(Given request): Rename "common name" to "vernacular name" in the items, starting at the line that contains "scientific name: Falco tinnunculus" and ending at the end of the items. Give back only those lines, with nothing else changed.

(Dataset items)
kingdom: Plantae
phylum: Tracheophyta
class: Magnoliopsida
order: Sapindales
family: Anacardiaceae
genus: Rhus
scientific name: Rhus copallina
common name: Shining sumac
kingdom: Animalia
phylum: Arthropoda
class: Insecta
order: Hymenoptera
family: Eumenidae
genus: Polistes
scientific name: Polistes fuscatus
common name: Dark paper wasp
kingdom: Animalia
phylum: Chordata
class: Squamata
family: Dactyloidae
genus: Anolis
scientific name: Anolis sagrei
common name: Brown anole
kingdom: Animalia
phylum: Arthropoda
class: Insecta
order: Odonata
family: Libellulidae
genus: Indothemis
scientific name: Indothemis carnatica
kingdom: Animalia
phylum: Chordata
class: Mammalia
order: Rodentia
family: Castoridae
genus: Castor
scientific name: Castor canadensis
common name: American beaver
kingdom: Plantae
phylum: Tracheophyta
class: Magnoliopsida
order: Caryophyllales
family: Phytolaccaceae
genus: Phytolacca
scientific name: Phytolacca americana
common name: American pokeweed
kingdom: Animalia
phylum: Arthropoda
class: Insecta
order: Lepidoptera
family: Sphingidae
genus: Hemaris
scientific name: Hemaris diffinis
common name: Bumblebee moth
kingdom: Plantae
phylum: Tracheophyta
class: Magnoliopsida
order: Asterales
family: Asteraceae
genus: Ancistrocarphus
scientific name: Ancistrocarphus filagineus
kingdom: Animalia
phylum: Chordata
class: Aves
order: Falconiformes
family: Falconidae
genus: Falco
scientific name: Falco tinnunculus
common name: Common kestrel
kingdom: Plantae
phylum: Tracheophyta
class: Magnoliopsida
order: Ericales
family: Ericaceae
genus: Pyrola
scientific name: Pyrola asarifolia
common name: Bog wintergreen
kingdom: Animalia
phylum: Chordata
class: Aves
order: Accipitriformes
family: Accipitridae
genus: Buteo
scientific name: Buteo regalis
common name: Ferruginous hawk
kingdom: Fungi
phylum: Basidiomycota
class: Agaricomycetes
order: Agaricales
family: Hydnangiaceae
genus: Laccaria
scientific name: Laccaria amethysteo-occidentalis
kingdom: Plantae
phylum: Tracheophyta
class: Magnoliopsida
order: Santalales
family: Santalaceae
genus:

(Answer to this exercise):
scientific name: Falco tinnunculus
vernacular name: Common kestrel
kingdom: Plantae
phylum: Tracheophyta
class: Magnoliopsida
order: Ericales
family: Ericaceae
genus: Pyrola
scientific name: Pyrola asarifolia
vernacular name: Bog wintergreen
kingdom: Animalia
phylum: Chordata
class: Aves
order: Accipitriformes
family: Accipitridae
genus: Buteo
scientific name: Buteo regalis
vernacular name: Ferruginous hawk
kingdom: Fungi
phylum: Basidiomycota
class: Agaricomycetes
order: Agaricales
family: Hydnangiaceae
genus: Laccaria
scientific name: Laccaria amethysteo-occidentalis
kingdom: Plantae
phylum: Tracheophyta
class: Magnoliopsida
order: Santalales
family: Santalaceae
genus:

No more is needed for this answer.